Л. бормотал невнятно, выкрикивал тихонько непонятные слова, левая рука махала в воздухе, отбиваясь от невидимых нам злых сил. В дверь стучали. Мария Ильинична подбежала к двери и крикнула, чтобы отстали.
Анна Ильинична вытащила градусник и показала мне: ртуть остановилась на отметке 42,3 — дальше некуда было подниматься.
И вдруг Л. закричал — тонко, прерывисто.
Он мелко трепетал, бился — словно хотел выскочить из жгучей кожи… и я видел, как в дурном сне, и все это видели, как лопалась кожа, обнаруживая внутри под ней другую — розовую, нежную… нечто куда меньшее, чем Ленин, билось внутри его, распарывая оболочку. Ахнула, зажимая себе рот, Анна Ильинична, кто-то из женщин упал на пол, потеряв от страха сознание…
Голова Л., будто из нее изъяли череп, дергалась, сморщенная, и я сделал растерянный шаг ближе, чтобы помочь — не зная уж кому и чем. И тут сквозь лопнувшую на горле кожу прорвалась младенческая рука. Рука дергалась, разрывая кожу, — немного крови появилось на ней, но совсем немного.
Почему-то первой пришла в себя Н.К. Она оттолкнула меня, кинулась к дергающейся кукле и начала рвать кожу своего мужа, стараясь освободить из нее младенца, который выбирался из кокона, — я даже слышал, как рвалась, трещала живая кожа, мне стало так плохо, что я отступил назад и натолкнулся на лежавшую на полу Марию Ильиничну.

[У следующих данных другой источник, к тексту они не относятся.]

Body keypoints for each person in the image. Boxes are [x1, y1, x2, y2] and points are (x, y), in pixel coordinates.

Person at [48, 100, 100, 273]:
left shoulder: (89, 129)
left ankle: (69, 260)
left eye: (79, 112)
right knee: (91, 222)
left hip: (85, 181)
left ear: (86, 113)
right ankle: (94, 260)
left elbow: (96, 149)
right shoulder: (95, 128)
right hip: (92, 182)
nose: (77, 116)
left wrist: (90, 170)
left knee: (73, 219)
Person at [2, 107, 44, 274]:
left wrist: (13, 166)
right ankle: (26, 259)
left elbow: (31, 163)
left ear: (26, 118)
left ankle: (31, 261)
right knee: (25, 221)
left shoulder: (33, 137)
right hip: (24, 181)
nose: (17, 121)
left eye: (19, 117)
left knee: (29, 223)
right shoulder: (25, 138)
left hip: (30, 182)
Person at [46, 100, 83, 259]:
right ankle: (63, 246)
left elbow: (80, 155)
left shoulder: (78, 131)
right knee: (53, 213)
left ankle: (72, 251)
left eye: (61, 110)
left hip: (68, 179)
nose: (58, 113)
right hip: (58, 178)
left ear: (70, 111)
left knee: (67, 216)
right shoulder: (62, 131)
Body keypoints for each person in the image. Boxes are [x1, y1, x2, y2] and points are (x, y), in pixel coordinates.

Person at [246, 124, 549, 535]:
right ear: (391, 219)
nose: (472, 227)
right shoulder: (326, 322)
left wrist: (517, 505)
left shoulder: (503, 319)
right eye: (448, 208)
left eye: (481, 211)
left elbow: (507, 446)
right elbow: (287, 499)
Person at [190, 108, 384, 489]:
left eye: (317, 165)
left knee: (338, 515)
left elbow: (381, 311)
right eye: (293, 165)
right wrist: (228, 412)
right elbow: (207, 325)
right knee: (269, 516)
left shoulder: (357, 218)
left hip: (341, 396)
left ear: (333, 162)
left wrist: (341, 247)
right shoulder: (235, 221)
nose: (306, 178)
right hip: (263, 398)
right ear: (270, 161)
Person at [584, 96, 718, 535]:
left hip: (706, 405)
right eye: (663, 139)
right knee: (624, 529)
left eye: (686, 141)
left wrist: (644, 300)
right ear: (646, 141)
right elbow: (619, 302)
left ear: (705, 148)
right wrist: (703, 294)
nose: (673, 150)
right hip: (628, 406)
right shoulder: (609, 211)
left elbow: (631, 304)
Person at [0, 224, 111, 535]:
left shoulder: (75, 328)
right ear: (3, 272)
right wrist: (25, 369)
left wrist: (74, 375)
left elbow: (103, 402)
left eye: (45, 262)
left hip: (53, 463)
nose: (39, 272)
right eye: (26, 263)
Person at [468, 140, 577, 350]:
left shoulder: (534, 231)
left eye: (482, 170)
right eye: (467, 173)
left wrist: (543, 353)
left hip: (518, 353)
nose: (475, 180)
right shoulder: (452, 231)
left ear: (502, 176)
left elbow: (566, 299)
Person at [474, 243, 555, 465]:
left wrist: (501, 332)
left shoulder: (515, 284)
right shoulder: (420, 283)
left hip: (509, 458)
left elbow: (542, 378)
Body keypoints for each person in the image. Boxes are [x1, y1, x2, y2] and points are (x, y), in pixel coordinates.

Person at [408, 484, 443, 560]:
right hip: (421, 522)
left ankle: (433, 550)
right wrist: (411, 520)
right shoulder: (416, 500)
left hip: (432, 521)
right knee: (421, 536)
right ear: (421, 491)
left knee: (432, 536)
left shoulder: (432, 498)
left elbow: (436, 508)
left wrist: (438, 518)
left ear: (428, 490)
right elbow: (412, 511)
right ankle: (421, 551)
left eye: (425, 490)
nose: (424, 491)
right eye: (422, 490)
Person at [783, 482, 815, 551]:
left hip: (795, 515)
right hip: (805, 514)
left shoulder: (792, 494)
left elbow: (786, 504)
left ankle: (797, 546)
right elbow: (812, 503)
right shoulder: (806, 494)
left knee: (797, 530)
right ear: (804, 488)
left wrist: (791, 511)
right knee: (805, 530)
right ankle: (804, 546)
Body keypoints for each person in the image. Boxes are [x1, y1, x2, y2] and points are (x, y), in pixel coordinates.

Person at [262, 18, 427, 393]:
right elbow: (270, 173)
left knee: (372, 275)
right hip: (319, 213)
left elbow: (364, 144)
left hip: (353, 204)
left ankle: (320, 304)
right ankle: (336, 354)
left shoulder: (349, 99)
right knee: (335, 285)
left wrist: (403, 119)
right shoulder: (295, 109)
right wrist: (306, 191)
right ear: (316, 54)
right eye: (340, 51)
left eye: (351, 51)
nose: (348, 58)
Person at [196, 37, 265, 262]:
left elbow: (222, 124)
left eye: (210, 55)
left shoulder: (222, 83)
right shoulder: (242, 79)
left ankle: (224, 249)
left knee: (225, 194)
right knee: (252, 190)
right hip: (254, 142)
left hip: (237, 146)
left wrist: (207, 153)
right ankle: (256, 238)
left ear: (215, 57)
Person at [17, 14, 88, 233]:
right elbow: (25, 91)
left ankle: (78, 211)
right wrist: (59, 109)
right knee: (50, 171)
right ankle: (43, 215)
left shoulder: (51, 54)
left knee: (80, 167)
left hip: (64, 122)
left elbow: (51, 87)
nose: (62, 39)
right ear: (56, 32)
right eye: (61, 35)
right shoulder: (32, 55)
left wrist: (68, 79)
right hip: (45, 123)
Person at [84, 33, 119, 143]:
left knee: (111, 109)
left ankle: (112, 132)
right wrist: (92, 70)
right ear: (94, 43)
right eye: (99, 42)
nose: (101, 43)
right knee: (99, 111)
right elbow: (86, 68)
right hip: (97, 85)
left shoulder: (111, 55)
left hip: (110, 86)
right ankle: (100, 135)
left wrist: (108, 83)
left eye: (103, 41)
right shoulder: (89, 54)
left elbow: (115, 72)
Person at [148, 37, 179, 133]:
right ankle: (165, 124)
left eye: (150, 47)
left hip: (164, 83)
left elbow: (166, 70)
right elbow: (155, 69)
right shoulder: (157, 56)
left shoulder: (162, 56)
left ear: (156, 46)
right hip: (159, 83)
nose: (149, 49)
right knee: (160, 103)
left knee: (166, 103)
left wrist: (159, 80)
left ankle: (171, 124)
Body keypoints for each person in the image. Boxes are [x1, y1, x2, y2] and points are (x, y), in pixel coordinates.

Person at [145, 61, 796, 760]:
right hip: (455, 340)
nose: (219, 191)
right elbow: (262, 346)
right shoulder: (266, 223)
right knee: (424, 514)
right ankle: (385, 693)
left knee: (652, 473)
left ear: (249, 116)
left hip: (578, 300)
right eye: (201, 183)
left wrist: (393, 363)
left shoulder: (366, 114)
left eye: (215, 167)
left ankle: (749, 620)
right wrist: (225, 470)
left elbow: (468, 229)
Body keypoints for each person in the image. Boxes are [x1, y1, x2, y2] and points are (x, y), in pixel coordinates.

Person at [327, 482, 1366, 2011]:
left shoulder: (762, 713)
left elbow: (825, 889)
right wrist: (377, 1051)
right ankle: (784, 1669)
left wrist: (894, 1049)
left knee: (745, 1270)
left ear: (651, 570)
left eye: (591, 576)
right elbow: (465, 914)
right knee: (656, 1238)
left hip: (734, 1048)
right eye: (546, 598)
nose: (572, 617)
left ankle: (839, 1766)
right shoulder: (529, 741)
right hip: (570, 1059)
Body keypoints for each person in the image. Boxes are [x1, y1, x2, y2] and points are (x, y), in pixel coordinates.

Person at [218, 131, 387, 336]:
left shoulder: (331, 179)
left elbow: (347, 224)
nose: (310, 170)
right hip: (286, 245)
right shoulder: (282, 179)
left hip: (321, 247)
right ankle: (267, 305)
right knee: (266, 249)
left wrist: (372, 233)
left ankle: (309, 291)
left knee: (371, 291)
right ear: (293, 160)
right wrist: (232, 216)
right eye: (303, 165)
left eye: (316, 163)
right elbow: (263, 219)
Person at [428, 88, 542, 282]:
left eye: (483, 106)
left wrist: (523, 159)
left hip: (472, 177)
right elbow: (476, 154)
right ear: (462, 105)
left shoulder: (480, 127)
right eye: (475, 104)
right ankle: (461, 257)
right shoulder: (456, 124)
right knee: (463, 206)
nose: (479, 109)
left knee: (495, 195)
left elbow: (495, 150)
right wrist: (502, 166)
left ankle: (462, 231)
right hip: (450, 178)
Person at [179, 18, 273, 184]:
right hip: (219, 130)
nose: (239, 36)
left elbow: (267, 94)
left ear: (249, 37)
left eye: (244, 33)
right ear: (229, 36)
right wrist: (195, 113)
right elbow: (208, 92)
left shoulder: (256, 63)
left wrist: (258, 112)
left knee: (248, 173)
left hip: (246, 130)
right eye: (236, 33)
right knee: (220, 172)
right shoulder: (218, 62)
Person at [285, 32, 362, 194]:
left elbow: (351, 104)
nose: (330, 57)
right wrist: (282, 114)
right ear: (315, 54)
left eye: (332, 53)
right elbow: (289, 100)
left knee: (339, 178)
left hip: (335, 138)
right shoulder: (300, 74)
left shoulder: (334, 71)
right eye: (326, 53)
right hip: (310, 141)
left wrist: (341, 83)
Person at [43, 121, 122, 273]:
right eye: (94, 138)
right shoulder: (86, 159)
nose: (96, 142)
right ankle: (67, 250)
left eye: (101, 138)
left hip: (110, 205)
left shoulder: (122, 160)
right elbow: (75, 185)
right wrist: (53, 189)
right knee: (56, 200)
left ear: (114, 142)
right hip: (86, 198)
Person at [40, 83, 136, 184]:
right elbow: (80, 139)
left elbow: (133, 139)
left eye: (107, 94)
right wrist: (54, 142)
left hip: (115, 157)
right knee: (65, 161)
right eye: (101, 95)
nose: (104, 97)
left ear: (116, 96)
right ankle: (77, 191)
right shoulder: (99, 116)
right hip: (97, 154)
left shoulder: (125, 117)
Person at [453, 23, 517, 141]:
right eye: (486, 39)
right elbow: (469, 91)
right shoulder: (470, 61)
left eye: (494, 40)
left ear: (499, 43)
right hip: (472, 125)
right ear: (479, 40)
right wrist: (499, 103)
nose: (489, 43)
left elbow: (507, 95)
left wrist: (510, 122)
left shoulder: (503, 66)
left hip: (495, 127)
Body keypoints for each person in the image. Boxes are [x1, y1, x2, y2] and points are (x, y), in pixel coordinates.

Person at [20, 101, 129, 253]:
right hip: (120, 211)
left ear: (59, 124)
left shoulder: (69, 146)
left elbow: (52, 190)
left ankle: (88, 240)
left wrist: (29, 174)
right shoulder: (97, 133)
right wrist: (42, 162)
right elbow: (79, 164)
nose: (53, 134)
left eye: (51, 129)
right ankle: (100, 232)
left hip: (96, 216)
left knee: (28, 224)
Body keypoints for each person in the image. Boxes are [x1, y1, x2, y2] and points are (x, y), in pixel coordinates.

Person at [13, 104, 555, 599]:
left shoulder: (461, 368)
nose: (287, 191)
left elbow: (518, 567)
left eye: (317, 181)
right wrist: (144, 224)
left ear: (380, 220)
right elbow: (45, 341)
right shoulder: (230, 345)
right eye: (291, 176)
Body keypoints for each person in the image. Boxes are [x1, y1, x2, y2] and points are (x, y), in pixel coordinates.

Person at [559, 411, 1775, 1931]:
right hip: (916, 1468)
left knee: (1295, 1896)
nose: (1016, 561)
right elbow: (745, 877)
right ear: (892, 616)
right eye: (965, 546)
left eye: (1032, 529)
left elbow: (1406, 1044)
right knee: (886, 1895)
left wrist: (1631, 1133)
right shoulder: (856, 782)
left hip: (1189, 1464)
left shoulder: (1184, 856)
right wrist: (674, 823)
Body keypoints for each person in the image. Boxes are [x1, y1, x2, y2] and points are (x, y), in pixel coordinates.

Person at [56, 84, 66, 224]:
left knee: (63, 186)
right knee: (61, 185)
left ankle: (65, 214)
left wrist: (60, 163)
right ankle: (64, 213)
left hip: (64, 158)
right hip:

Младенец, испачканный кровью и лимфой, квакающий беззубым ротиком, бился в руках Н.К.
Анна Ильинична сорвала со стола белую скатерть — посыпались коробочки с лекарствами и шприцы, — они с Н.К. положили младенца в ногах мертвого, пустого Л., начали вытирать его, деловито и быстро, словно ждали именно этого исхода. Дмитрий Ильич подошел к двери.
— Там кто? — спросил он.
— Это я, Алексей, — ответил голос Преображенского.
— Больше никого?
— Осипов в столовой, — сказал он. — Врачи с ним.
— Жди, — сказал Дмитрий Ильич. — Никого не пускай.
Как будто поняв брата без слов, Н.К. и Анна Ильинична завернули младенца, который молчал, в скатерть, потом сняли с кровати сбитое к ногам одеяло.
Я ничего не понимал и не хотел ничего понимать — я был в тупом шоке.
— Сергей Борисович, — тихо сказал мне Дмитрий Ильич. — Вы сейчас вместе с Алексеем Андреевичем Преображенским отнесете ребенка во флигель. Света не зажигать. Вы отвечаете за жизнь ребенка. Ясно?
— Конечно, — сказал я покорно. — Конечно…
Преображенский, не задав больше ни вопроса, взял закутанного ребенка.
— Возьми на вешалке шубу, — сказала Анна Ильинична. — Я потом к вам приду. Надя останется здесь.
— А я позвоню в Кремль, — сказал Дмитрий Ильич. — Мне надо сказать, что Володя умер…
* * *
Мы просидели во флигеле Преображенского до утра. С нами была Анна Ильинична. Я осмотрел ребенка — это был физиологически нормальный новорожденный мальчик.
Как потом рассказал Дмитрий Ильич, Сталин и Семашко приехали вечером. Сталин никому не сказал в Москве, куда едет.
Н.К. показала ему бренную оболочку мужа. Она сказала ему, что от яда часть плоти Л. вылилась горячей водой… Если Сталин и не поверил, он не стал возражать. Он был поражен видом оболочки человека, с которым лишь вчера разговаривал. Он долго стоял возле кровати, но не дотрагивался до кожи — возможно, полагая, что Л. заразный.